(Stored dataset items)
-- -- --

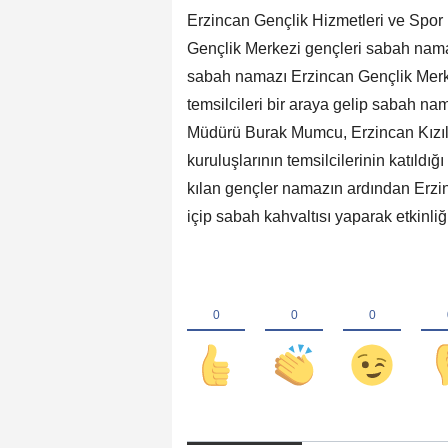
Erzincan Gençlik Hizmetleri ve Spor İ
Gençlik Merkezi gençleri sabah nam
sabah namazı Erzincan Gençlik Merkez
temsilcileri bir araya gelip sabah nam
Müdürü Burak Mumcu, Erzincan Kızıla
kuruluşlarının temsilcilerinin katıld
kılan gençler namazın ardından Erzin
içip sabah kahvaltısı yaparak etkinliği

-- -- --

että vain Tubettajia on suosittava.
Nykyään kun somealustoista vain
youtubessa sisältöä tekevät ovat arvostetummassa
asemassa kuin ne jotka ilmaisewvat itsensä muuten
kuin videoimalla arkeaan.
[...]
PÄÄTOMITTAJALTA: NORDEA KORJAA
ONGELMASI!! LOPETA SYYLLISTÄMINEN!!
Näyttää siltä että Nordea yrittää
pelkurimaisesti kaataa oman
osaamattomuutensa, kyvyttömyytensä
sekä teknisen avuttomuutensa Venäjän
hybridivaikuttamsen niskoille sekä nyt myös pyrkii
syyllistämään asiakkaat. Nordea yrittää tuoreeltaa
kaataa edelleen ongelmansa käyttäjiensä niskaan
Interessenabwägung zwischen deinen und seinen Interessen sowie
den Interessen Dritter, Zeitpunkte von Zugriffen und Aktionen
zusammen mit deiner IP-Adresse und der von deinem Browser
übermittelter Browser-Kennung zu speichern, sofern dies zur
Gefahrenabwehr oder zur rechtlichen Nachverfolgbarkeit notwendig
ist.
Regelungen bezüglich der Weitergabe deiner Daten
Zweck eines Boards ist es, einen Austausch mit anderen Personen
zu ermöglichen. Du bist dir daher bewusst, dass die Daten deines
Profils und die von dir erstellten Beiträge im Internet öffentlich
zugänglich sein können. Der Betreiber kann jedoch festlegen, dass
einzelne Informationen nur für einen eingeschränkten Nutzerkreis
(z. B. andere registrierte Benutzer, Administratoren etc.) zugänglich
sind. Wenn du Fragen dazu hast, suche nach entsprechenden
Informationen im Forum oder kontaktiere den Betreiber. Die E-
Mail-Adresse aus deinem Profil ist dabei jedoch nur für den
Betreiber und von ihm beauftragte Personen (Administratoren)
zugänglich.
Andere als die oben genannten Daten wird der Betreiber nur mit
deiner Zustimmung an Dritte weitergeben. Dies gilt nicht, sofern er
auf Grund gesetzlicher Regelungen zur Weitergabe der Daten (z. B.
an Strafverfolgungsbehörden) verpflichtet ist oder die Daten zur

-- -- --

Task description – Looking at the entries above, copy out every line in which "Regelungen" occurs.

Answer box –
Regelungen bezüglich der Weitergabe deiner Daten
auf Grund gesetzlicher Regelungen zur Weitergabe der Daten (z. B.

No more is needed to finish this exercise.